Sarepta licenses Lysogene’s Sanfilippo gene therapy in deal worth up to $142M

Lysogene’s gene therapy for Sanfilippo syndrome hit a snag earlier this year, when a manufacturing delay put off its pivotal trial. Now, the company is licensing the program to Sarepta Therapeutics for $15 million upfront, a $2.5 million equity investment and up to $125 million in potential milestone payments. 

Lysogene will bear responsibility for the pivotal trial and hold onto the European rights to the program, LYS-SAF302, while Sarepta will pick up the full commercial rights in the U.S. as well as in other markets outside of Europe. The deal brings Sarepta’s gene therapy portfolio to “as many as 14 programs,” the company said in a statement. It has gene therapy programs in Duchenne muscular dystrophy and Limb-Girdle muscular dystrophy, as well as in Pompe disease and a couple of undisclosed CNS indications. 

In addition to the Sanfilippo treatment, which is slated to start a pivotal phase 2/3 trial by the end of the year, Sarepta will have “certain option rights to an additional CNS-targeted gene therapy candidate.” 

Sanfilippo syndrome, also called Mucopolysaccharidosis type III, is a progressive disorder that affects the brain and spinal cord. It is divided into subtypes IIIA, IIIB, IIIC and IIID based on their genetic cause.

LYS-SAF301 is designed to treat children with Sanfilippo syndrome type A by delivering a copy of the SGSH gene, which codes for an enzyme that is absent in children with the disorder. It has no specific treatment, so care focuses on managing symptoms, which include behavioral problems, joint stiffness, vision problems and hearing loss, among others. 

RELATED: Lysogene delays Sanfilippo gene therapy phase 3 

“We stand together today with the MPS community and Lysogene in service of a common goal of developing what could be a transformative therapy for this cruel disease,” said Sarepta CEO Doug Ingram, in the statement.

“As with our other therapies targeted to serious, life-altering genetic diseases, we share with Lysogene a sense of urgency and a deep commitment to see this program through to fruition. Toward that goal, Sarepta will leverage its expertise in rare disease therapies and gene therapy to bring LYS-SAF302 to the MPS community,”  he added.

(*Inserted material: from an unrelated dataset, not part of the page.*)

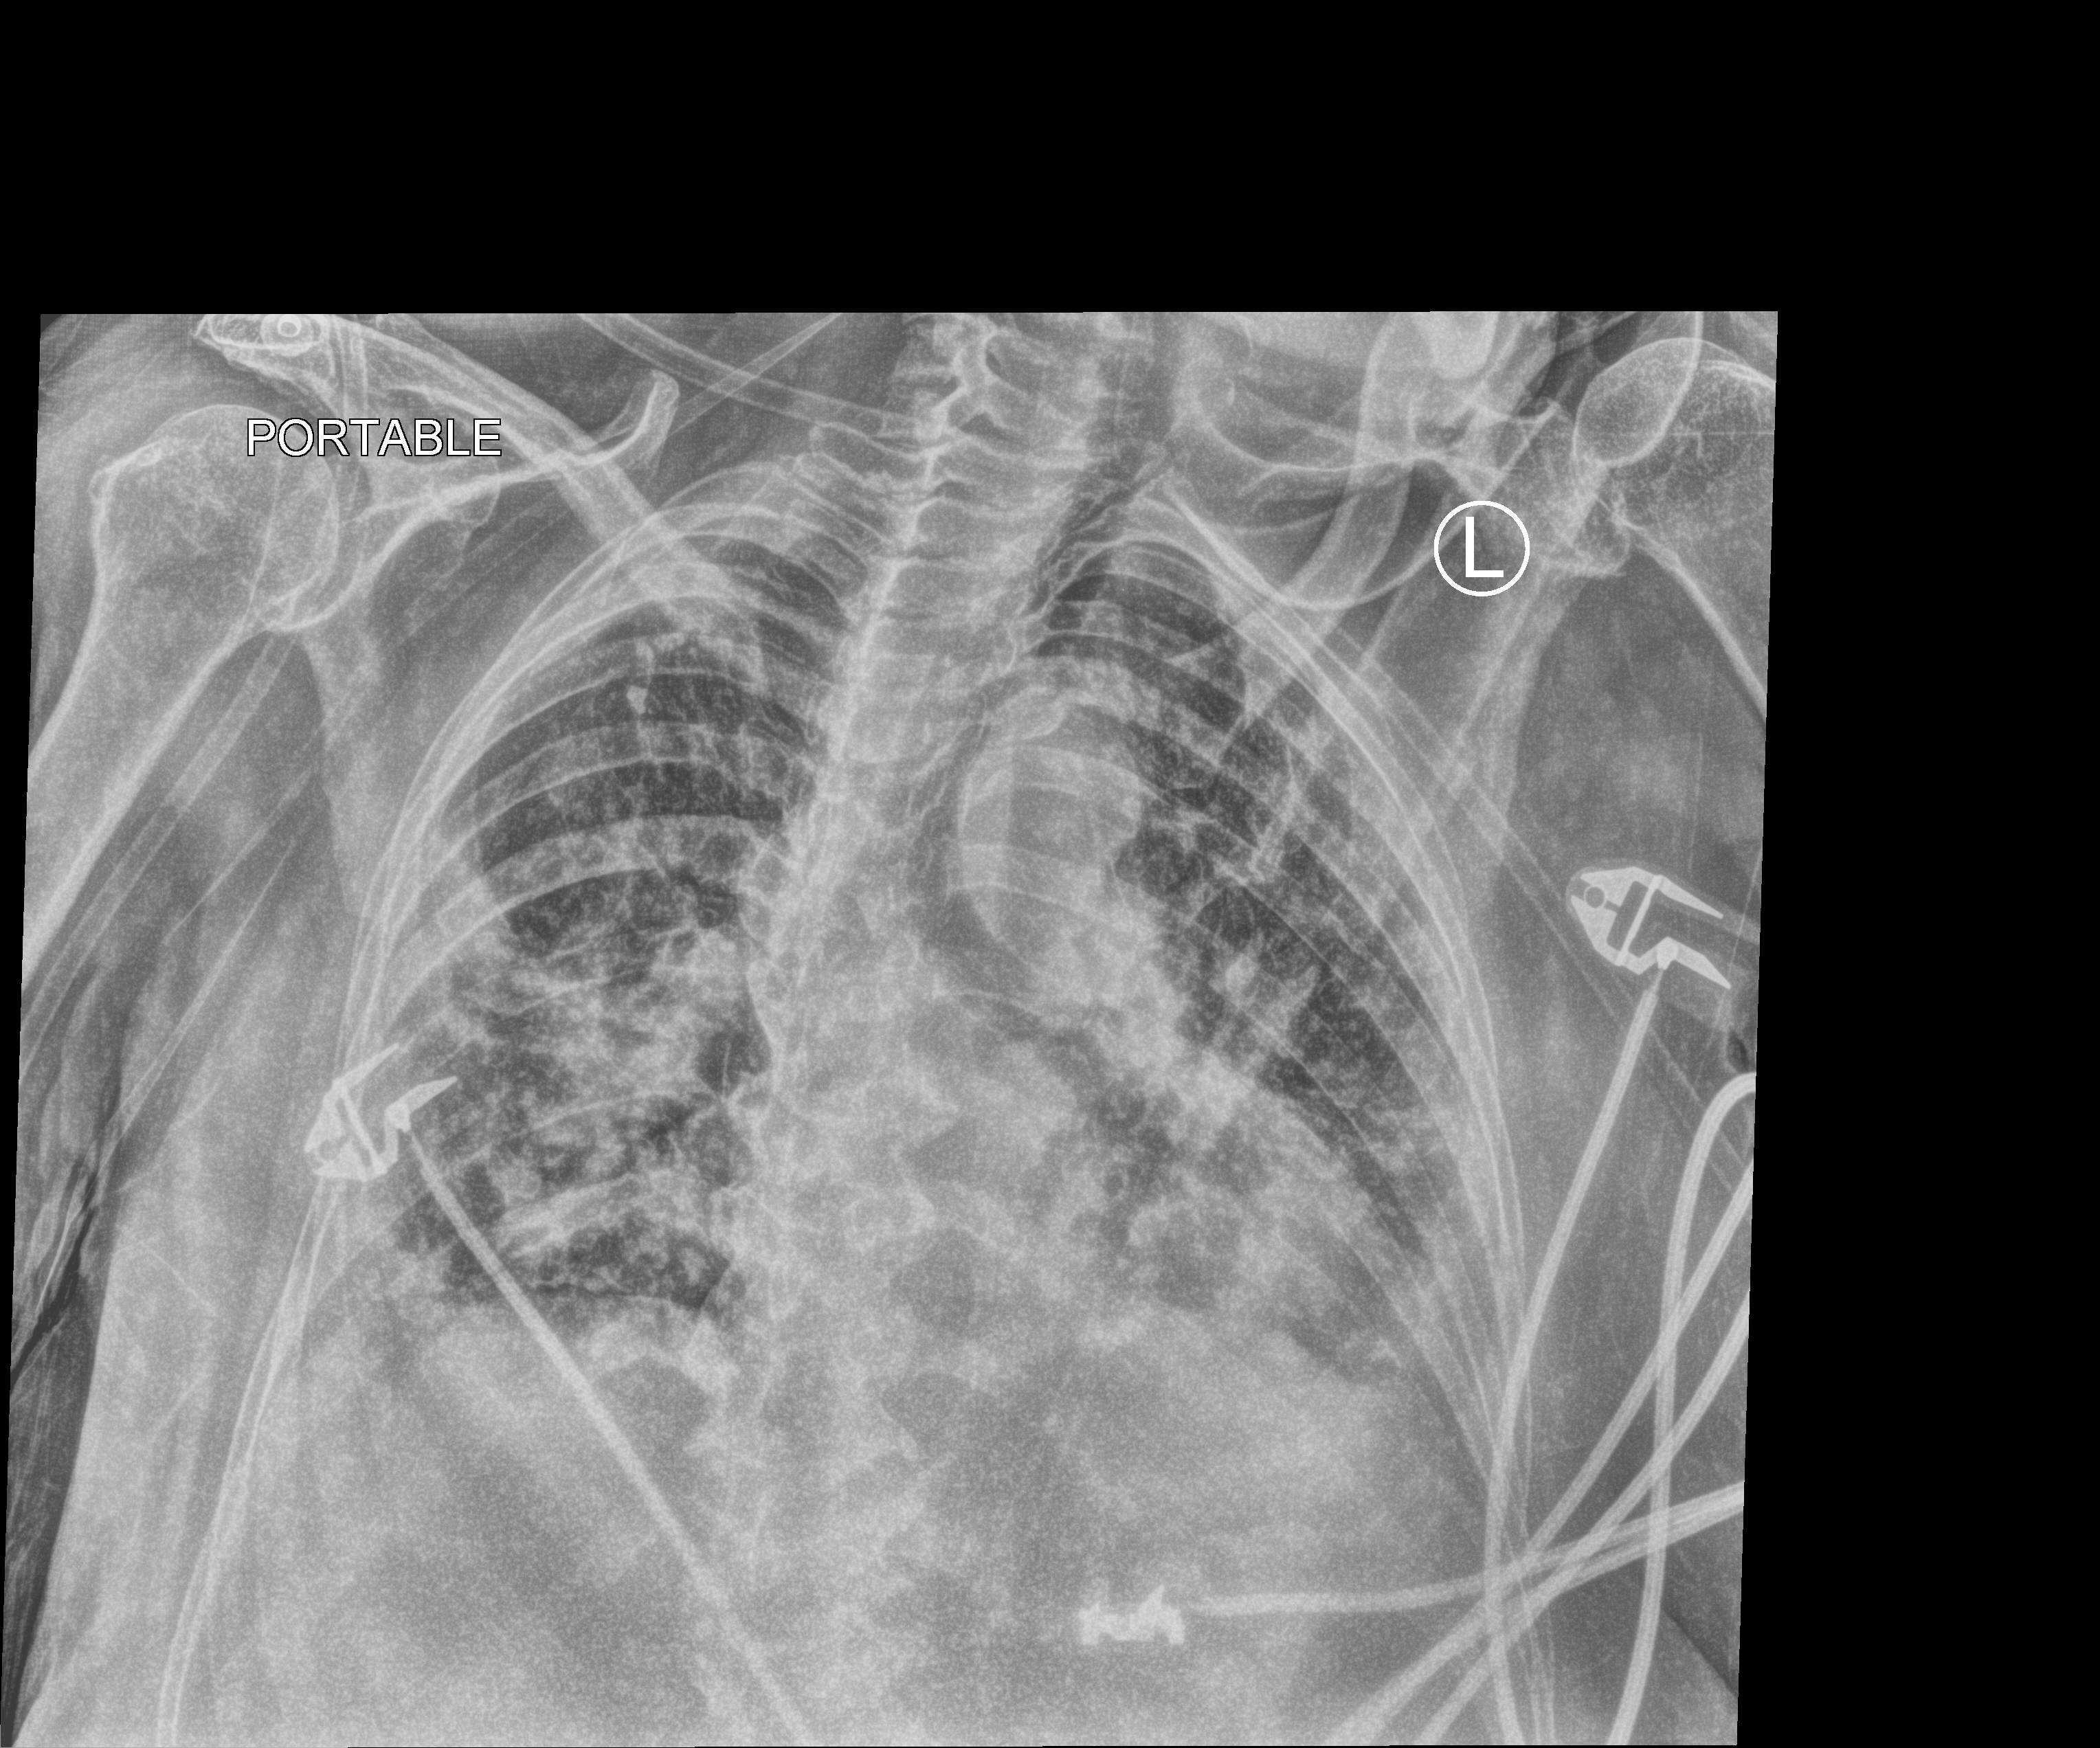
Chest X-ray (portable), anteroposterior (AP) projection. Patient hospitalised with COVID-19; female, aged 75–90 years.
Admission-level facts for this patient (not findings on this image; timing relative to this image not recorded): mechanically ventilated during this hospital stay: no; admitted to intensive care during this hospital stay: yes.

RELATED: Sarepta leaps 50% on early data for Duchenne gene therapy 

Sarepta has been building its gene therapy unit for the past couple of years, inking deals in 2017 with Nationwide Children’s Hospital and Genethon around microdystrophin gene therapy programs. And this year, the biotech added another R&D pact, this one with Myonexus Therapeutics.

It forked over $60 million up front to license a clutch of gene therapies for Duchenne and Limb-Girdle muscular dystrophies. A few months later, the company hired Myonexus cofounder and chief scientific officer Louise Rodino-Klapac as vice president of gene therapy.